[Extracted text]:
Start of Block
36 However, in our regression analysis of both groups based on γPPA length, we found that the thickness of the PLT was significantly associated with central VF impairment in the larger γPPA group, but not with the width of LC defects. Previously, Xie et al. also demonstrated PLT thickness, but not LC defects’ width, was correlated with VF defects detected by Goldmann perimetry, which is in good agreement with our result.
25 Interestingly, LC defects on the temporal side of the ONH were observed in all HM eyes in this study, suggesting that the development of LC defects may not be rare in HM eyes with central VF defects. The reasons for this discrepancy are not yet fully understood. However, the development of LC defects may have the potential to contribute to central VF impairment, whereas PLT thinning—which directly causes VF impairment—may result from not only LC defects but also other factors in eyes with HM. Further analysis is needed for a more comprehensive understanding.
Interestingly, our study demonstrated a negative correlation between the width of LC defects and the length of γPPA in eyes with HM. This finding may be explained by the rigidity of the BM, which contains elastin and resists deformation, maintaining a stable distance between the BMO and the macula during axial elongation.
37 As AL elongates and the BMO remains attached to or near the ONH, substantial traction may be exerted on the ONH toward the macula via the BM. This traction may lead to the separation of the LC from the peripapillary sclera, causing LC defects in the nasal region of the ONH.
33,35 As AL elongates and the BMO separates significantly from the ONH, leading to developing γPPA, the traction on the ONH may reduce. This reduction in traction could potentially halt or slow the progression of LC defects. In this study, the width of the LC defects showed no significant correlation with central VF defects. However, the development of LC defects may indirectly affect central VF function, as the PLT is histologically located above the LC, the proximity that could contribute to functional changes.
End of Block
[Problem to work on]:
In the text on LC defects in high myopia, rewrite everything between "Interestingly, our study" and "during axial elongation.", inclusive, changing "rigidity" to "stiffness".

[Listed records]:
Start of Block
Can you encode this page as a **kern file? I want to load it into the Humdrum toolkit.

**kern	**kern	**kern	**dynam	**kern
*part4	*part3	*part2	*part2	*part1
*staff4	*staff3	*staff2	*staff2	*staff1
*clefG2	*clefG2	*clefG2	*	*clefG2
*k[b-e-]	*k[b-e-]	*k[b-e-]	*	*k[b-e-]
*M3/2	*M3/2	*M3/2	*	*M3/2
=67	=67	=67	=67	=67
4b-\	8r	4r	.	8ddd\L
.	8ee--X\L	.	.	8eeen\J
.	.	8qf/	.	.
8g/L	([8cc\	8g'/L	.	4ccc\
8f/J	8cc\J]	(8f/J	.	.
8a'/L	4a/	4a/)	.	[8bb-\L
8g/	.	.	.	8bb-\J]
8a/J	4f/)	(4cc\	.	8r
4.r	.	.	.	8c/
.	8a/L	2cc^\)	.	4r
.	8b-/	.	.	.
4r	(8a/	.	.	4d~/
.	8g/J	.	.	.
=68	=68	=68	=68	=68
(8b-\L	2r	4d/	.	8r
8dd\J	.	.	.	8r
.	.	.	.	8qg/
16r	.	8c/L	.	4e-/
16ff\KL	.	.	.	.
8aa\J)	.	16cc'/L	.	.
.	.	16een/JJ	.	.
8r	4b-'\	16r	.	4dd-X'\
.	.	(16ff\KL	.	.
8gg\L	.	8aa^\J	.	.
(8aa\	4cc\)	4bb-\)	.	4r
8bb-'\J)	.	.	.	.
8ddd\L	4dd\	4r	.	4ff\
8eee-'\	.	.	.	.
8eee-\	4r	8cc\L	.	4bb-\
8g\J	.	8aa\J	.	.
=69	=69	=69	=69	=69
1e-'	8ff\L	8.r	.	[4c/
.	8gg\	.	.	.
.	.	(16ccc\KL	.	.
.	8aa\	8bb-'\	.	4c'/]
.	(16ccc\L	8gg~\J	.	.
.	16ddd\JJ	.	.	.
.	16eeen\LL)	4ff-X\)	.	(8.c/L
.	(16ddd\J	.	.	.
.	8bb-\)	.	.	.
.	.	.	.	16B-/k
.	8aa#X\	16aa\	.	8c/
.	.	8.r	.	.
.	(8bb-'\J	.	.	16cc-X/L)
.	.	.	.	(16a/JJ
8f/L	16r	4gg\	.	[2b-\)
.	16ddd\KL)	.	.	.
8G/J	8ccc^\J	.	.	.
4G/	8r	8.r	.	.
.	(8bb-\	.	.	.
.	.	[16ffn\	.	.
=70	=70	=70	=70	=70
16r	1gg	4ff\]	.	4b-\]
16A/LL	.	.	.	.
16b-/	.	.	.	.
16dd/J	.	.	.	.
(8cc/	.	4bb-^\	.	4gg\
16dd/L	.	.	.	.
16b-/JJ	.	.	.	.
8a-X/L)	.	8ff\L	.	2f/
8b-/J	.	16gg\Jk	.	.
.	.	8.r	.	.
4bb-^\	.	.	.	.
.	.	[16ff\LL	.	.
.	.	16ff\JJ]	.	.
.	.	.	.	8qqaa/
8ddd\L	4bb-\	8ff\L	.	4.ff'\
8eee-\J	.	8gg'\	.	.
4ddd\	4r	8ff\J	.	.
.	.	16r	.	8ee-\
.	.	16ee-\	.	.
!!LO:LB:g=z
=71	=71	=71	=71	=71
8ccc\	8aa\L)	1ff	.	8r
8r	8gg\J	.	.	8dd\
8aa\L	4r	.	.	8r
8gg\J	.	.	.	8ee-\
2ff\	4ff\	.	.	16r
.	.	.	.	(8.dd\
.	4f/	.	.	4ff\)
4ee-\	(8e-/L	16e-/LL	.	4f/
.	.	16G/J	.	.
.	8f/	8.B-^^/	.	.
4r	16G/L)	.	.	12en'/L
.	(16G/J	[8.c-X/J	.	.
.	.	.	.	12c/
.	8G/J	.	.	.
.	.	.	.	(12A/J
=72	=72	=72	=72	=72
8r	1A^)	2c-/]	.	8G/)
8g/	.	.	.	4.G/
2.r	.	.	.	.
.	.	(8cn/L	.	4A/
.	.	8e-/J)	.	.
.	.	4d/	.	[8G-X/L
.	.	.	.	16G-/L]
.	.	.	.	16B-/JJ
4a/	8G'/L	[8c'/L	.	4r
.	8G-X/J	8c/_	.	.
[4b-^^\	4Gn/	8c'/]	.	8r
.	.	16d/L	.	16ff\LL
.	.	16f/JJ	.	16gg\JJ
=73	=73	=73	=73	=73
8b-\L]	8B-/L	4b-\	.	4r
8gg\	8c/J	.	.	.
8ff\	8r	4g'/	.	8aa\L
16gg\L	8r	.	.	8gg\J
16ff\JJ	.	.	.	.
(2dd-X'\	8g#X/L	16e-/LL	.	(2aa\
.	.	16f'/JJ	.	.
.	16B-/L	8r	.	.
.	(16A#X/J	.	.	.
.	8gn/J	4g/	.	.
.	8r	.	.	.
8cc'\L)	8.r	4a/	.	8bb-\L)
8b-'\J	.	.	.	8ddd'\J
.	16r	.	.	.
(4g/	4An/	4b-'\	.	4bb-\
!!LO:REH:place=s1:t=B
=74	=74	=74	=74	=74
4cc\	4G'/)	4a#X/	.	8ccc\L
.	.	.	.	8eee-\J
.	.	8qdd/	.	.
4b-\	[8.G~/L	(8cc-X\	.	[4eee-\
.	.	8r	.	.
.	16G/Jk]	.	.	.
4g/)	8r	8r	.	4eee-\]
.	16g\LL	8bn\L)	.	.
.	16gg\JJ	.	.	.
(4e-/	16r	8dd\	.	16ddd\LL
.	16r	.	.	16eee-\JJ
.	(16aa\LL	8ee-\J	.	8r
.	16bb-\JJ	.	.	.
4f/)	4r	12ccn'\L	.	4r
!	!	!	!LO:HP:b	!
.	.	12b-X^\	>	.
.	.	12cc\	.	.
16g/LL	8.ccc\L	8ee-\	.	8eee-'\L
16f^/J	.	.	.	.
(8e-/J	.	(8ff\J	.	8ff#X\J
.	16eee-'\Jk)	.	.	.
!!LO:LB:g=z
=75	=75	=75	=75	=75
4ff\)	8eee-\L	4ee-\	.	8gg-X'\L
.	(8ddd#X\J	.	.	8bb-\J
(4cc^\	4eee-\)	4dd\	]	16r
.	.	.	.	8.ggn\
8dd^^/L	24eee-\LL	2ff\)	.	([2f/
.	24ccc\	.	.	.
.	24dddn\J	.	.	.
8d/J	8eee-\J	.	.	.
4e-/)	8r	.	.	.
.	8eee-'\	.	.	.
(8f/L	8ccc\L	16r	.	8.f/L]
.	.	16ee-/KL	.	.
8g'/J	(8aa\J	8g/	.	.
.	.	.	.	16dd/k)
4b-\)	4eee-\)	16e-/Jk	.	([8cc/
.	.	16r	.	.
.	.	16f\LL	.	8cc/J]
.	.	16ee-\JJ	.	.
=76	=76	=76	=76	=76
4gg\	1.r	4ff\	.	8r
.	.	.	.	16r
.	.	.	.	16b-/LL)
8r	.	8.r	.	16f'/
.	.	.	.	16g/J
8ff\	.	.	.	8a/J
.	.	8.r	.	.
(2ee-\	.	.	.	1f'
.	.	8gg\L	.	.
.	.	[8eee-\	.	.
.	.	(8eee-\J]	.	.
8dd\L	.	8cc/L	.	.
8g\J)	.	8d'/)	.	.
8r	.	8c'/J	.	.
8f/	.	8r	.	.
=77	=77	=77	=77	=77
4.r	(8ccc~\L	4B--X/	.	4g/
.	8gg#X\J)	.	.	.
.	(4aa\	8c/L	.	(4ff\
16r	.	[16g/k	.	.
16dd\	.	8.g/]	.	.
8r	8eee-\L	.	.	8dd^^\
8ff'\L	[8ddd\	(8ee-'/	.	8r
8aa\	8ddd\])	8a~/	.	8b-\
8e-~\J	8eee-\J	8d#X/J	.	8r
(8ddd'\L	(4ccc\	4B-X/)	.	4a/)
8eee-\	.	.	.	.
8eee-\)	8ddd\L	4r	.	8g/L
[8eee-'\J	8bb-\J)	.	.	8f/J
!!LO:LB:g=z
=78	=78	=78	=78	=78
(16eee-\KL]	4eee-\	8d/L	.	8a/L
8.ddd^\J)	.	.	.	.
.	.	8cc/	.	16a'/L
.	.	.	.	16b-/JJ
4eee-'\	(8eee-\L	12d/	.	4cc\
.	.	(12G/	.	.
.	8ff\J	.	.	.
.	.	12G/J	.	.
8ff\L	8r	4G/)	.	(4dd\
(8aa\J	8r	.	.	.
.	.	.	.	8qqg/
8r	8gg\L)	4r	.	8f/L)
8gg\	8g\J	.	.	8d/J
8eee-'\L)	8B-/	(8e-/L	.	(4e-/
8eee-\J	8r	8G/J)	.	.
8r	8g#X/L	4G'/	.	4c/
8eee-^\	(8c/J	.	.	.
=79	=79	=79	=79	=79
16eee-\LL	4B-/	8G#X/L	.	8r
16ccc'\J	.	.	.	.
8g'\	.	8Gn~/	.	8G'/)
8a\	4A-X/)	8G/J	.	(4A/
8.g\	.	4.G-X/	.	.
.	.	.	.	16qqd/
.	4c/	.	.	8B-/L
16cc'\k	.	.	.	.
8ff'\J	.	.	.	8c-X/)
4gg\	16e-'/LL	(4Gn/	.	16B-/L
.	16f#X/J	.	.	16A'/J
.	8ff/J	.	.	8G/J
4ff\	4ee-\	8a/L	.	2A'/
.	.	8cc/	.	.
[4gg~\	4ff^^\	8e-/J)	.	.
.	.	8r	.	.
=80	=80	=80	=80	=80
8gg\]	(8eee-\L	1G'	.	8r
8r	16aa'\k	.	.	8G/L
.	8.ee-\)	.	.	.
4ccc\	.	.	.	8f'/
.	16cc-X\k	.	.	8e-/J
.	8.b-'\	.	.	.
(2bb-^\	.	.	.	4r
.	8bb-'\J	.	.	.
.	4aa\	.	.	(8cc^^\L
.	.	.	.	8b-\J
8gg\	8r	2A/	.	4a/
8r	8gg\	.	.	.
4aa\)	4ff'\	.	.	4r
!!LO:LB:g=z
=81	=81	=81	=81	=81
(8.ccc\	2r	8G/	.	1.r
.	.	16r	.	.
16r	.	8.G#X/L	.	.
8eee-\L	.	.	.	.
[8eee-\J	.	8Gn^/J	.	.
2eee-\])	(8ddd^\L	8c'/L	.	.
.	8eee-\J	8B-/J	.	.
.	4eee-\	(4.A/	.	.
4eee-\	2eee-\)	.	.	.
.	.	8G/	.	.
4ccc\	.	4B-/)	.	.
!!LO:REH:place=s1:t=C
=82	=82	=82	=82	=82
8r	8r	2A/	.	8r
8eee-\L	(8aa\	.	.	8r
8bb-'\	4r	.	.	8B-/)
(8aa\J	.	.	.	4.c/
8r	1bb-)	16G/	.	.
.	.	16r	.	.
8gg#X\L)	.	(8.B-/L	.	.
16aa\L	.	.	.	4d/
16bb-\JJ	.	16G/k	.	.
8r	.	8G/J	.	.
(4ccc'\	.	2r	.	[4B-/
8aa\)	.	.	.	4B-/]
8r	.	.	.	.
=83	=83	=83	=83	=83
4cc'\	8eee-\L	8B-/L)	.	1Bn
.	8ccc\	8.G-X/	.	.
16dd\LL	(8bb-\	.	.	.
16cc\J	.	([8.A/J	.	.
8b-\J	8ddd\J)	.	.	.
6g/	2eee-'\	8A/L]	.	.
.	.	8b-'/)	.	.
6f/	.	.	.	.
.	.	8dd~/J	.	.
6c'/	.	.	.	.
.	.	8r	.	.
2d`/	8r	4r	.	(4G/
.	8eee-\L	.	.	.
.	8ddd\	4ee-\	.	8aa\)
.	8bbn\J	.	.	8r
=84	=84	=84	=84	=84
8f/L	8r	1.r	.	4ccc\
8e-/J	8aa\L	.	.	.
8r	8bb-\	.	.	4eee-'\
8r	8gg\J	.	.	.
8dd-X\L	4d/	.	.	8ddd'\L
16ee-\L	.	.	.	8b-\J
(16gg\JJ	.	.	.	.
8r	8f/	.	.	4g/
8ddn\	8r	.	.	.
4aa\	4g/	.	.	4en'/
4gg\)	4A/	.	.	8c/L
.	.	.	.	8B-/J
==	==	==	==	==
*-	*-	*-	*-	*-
End of Block
[Reply]:
Interestingly, our study demonstrated a negative correlation between the width of LC defects and the length of γPPA in eyes with HM. This finding may be explained by the stiffness of the BM, which contains elastin and resists deformation, maintaining a stable distance between the BMO and the macula during axial elongation.